Like many of the schools up for closure, Fulton is attached to its high school, Germantown High- which is also slated for the chopping block.
The glorious art deco entrance at Fulton reminds me of the Sphinx from the Never-ending Story. The statue guardians are wise and imposing, poised to ask a riddle.
Fulton Elementary was built in 1935. Bars from the metal fencing cast their shadow over the stump of a tree. I don’t think I need to spell out the symbolism in this one.
A historic house is nestled into the Fulton campus, along with several historic churches. This is the sort of building that tourists flock to Old City to see. I cannot help but think that these historic landmarks should be major assets to their public schools.
An empty, concrete playground lot with no basketball hoops or jungle gym structures.
Parents wait to pick their kids up from school near an open dumpster which takes up the middle of the backlot walkway space.
What broke my heart most about Fulton was all the inspirational motivational sayings painted on the base of the building. Behind a chainlink fence, this slogan reads “learn and achieve.” The cupola of a church is seen in the immediate background.
“Knowledge is Power!”
Yes, knowledge is power.
Perhaps these photographs will share the knowledge of how our schools are being closed?

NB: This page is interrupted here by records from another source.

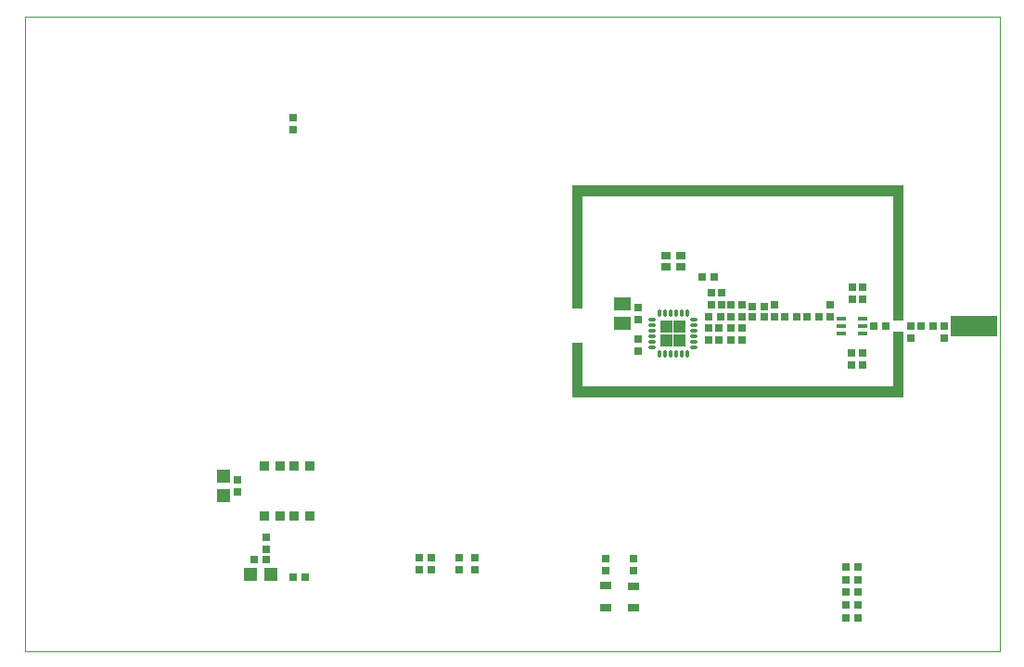
<source format=gtp>
G04 Layer_Color=8421504*
%FSAX43Y43*%
%MOMM*%
G71*
G01*
G75*
%ADD10R,0.650X0.650*%
%ADD11R,0.650X0.650*%
%ADD12R,1.300X1.300*%
%ADD13R,1.600X1.300*%
%ADD14R,0.900X0.900*%
%ADD15R,1.300X1.300*%
%ADD16R,1.000X0.800*%
%ADD17R,0.850X0.400*%
%ADD18R,4.200X1.905*%
%ADD20O,0.300X0.800*%
%ADD21O,0.800X0.300*%
%ADD22R,0.850X0.750*%
%ADD32C,0.050*%
G36*
X0060350Y0027850D02*
X0059250Y0027850D01*
X0059250Y0028950D01*
X0060350Y0028950D01*
X0060350Y0027850D01*
D02*
G37*
G36*
X0059150Y0028950D02*
X0059150Y0027850D01*
X0058050Y0027850D01*
X0058050Y0028950D01*
X0059150Y0028950D01*
D02*
G37*
G36*
X0080250Y0024150D02*
X0080250D01*
Y0023150D01*
X0049950D01*
Y0024150D01*
Y0028150D01*
X0050950D01*
Y0024150D01*
X0079250D01*
Y0029150D01*
X0080250D01*
Y0024150D01*
D02*
G37*
G36*
X0080250Y0042550D02*
Y0041550D01*
Y0030200D01*
X0079250D01*
Y0041550D01*
X0050950D01*
Y0031250D01*
X0049950D01*
Y0041550D01*
Y0042550D01*
Y0042550D01*
X0050950D01*
Y0042550D01*
X0079250D01*
Y0042550D01*
X0080250D01*
Y0042550D01*
D02*
G37*
G36*
X0060350Y0029050D02*
X0059250D01*
X0059250Y0030150D01*
X0060350Y0030150D01*
X0060350Y0029050D01*
D02*
G37*
G36*
X0059150Y0030150D02*
Y0029050D01*
X0058050Y0029050D01*
Y0030150D01*
X0059150Y0030150D01*
D02*
G37*
D10*
X0041100Y0008550D02*
D03*
Y0007450D02*
D03*
X0039650Y0008550D02*
D03*
Y0007450D02*
D03*
X0036000Y0008550D02*
D03*
Y0007450D02*
D03*
X0037100D02*
D03*
Y0008550D02*
D03*
X0075500Y0026150D02*
D03*
Y0027250D02*
D03*
X0076450Y0027250D02*
D03*
Y0026150D02*
D03*
X0062450Y0029550D02*
D03*
Y0028450D02*
D03*
X0019420Y0014550D02*
D03*
Y0015650D02*
D03*
X0056000Y0028500D02*
D03*
Y0027400D02*
D03*
Y0030300D02*
D03*
Y0031400D02*
D03*
X0076450Y0033200D02*
D03*
Y0032100D02*
D03*
X0063600Y0032700D02*
D03*
Y0031600D02*
D03*
X0075550Y0033200D02*
D03*
Y0032100D02*
D03*
X0064500Y0031600D02*
D03*
Y0030500D02*
D03*
X0062700Y0031600D02*
D03*
Y0032700D02*
D03*
X0083900Y0028575D02*
D03*
Y0029675D02*
D03*
X0080900D02*
D03*
Y0028575D02*
D03*
X0065450Y0030500D02*
D03*
Y0031600D02*
D03*
X0068450Y0030500D02*
D03*
Y0031600D02*
D03*
X0055600Y0008421D02*
D03*
Y0007321D02*
D03*
X0053050D02*
D03*
Y0008421D02*
D03*
X0024500Y0048700D02*
D03*
Y0047600D02*
D03*
X0073550Y0030500D02*
D03*
Y0031600D02*
D03*
X0065450Y0028450D02*
D03*
Y0029550D02*
D03*
X0022050Y0009300D02*
D03*
Y0010400D02*
D03*
D11*
X0074950Y0005350D02*
D03*
X0076050D02*
D03*
X0071450Y0030500D02*
D03*
X0072550D02*
D03*
X0082950Y0029675D02*
D03*
X0081850D02*
D03*
X0062450Y0030500D02*
D03*
X0063550D02*
D03*
X0061875Y0034200D02*
D03*
X0062975D02*
D03*
X0025600Y0006750D02*
D03*
X0024500D02*
D03*
X0066400Y0030500D02*
D03*
X0067500D02*
D03*
X0078600Y0029675D02*
D03*
X0077500D02*
D03*
X0070500Y0030500D02*
D03*
X0069400D02*
D03*
X0067500Y0031450D02*
D03*
X0066400D02*
D03*
X0063400Y0029550D02*
D03*
X0064500D02*
D03*
Y0028450D02*
D03*
X0063400D02*
D03*
X0020950Y0008350D02*
D03*
X0022050D02*
D03*
X0076050Y0003050D02*
D03*
X0074950D02*
D03*
Y0004200D02*
D03*
X0076050D02*
D03*
X0074950Y0006500D02*
D03*
X0076050D02*
D03*
X0074950Y0007650D02*
D03*
X0076050D02*
D03*
D12*
X0020650Y0007000D02*
D03*
X0022450D02*
D03*
D13*
X0054550Y0031700D02*
D03*
Y0029900D02*
D03*
D14*
X0026050Y0016900D02*
D03*
X0024550D02*
D03*
X0026050Y0012350D02*
D03*
X0024550D02*
D03*
X0023350Y0016900D02*
D03*
X0021850D02*
D03*
X0023350Y0012350D02*
D03*
X0021850D02*
D03*
D15*
X0018120Y0016000D02*
D03*
Y0014200D02*
D03*
D16*
X0053050Y0003971D02*
D03*
Y0005971D02*
D03*
X0055600Y0005921D02*
D03*
Y0003921D02*
D03*
D17*
X0076475Y0030325D02*
D03*
Y0029675D02*
D03*
Y0029025D02*
D03*
X0074575D02*
D03*
Y0029675D02*
D03*
Y0030325D02*
D03*
D18*
X0086650Y0029675D02*
D03*
D20*
X0060450Y0030900D02*
D03*
X0059950D02*
D03*
X0059450D02*
D03*
X0058950D02*
D03*
X0058450D02*
D03*
X0057950D02*
D03*
Y0027100D02*
D03*
X0058450D02*
D03*
X0058950D02*
D03*
X0059450D02*
D03*
X0059950D02*
D03*
X0060450D02*
D03*
D21*
X0057300Y0030250D02*
D03*
Y0029750D02*
D03*
Y0029250D02*
D03*
Y0028750D02*
D03*
Y0028250D02*
D03*
Y0027750D02*
D03*
X0061100D02*
D03*
Y0028250D02*
D03*
Y0028750D02*
D03*
Y0029250D02*
D03*
Y0029750D02*
D03*
Y0030250D02*
D03*
D22*
X0058525Y0036150D02*
D03*
Y0035100D02*
D03*
X0059875Y0036150D02*
D03*
Y0035100D02*
D03*
D32*
X0000000Y0000000D02*
Y0058000D01*
Y0000000D02*
X0089000D01*
Y0058000D01*
X0000000D02*
X0089000D01*
M02*

</source>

By taking away the source of knowledge in this community- is the school district taking away this neighborhood’s power?
The message smacks of irony, but not as much as some of the other self-empowerment slogans:
A motivational slogan inspires with the phrase, “don’t let others create your future, create it yourself!”
Yes, Fulton parents- don’t let the School Reform Council create the future for your children- create it yourselves… and how? Protest the school closings in those few ounces of free time you have. Go up against a wealthy, well-educated, powerful city government.
Perhaps I just cringe for any self-empowerment slogan- but the contrast of these slogans in an asphalt schoolyard where low-income, black parents wait to pick up their kids from a school that is doomed for closure in a poor neighborhood with a lot of blight and crime- just feels too righteous. By closing the public school, this community is not even afforded the opportunity to pull itself up by its own bootstraps… if you believe that kind of thing can happen to begin with.
‘dare to dream’
(which assumes that kids are not daring enough… and what if they are? What of those dreams?)
“respect comes to those who give it.”
(This community is certainly not getting respect…. Are they not giving respect? Is that the problem? if this community simply respected the School district, they would be rewarded with a good neighborhood school that stays open?
If you give respect to the School Reform Council- will they give you respect in return? It seems like the most luck school and community groups have had is in organizing mass ‘in your face, fight like hell’ campaigns…
The S’s in this slogan are reminiscent of dollar signs- something that makes the slogan ring more true. If you change out ‘respect’ for ‘funding’ – then you get another saying that more accurately captures what is happening on the ground. ‘Funding comes to those who give it.’ Too true. How many state and city representatives have received campaign funding from charter and private school enthusiasists? Wouldn’t that funding sway our public officials to sell off public amenities- like schools- and sanction privatization with little public oversight or influence. Does this community have any funding to give to sway the political machines that oversee their educational institutions?)
“If you believe, you can achieve.”
(I believe we can achieve with our public schools… but it will take more than belief. It will take a schload of constant hard work and capital investment. Where’s the slogan that says that? ‘If you work like crazy all night and day, you are bound to make a small difference.’)
“Be the change you want to see.” I want to see a playground, with grass, a garden and fruit trees. And a basketball court. And a cover over the dumpster. And windows without bars on them. And a free, high-quality neighborhood public school that stays open. Where classrooms sizes are about 15 students per teacher, and each classroom is equipped with projector screens, computers, fish tanks, a pet rabbit and lots of natural sunlight. Where teachers have decent salaries and have all the classroom supplies that they need: construction paper, pencils, teaching assistants. Where parents volunteer and chaperon their children’s class on field trips to nearby Philadelphia institutions and for projects around the city. I want a society that values high quality education for all our children, even and especially those in low-income neighborhoods.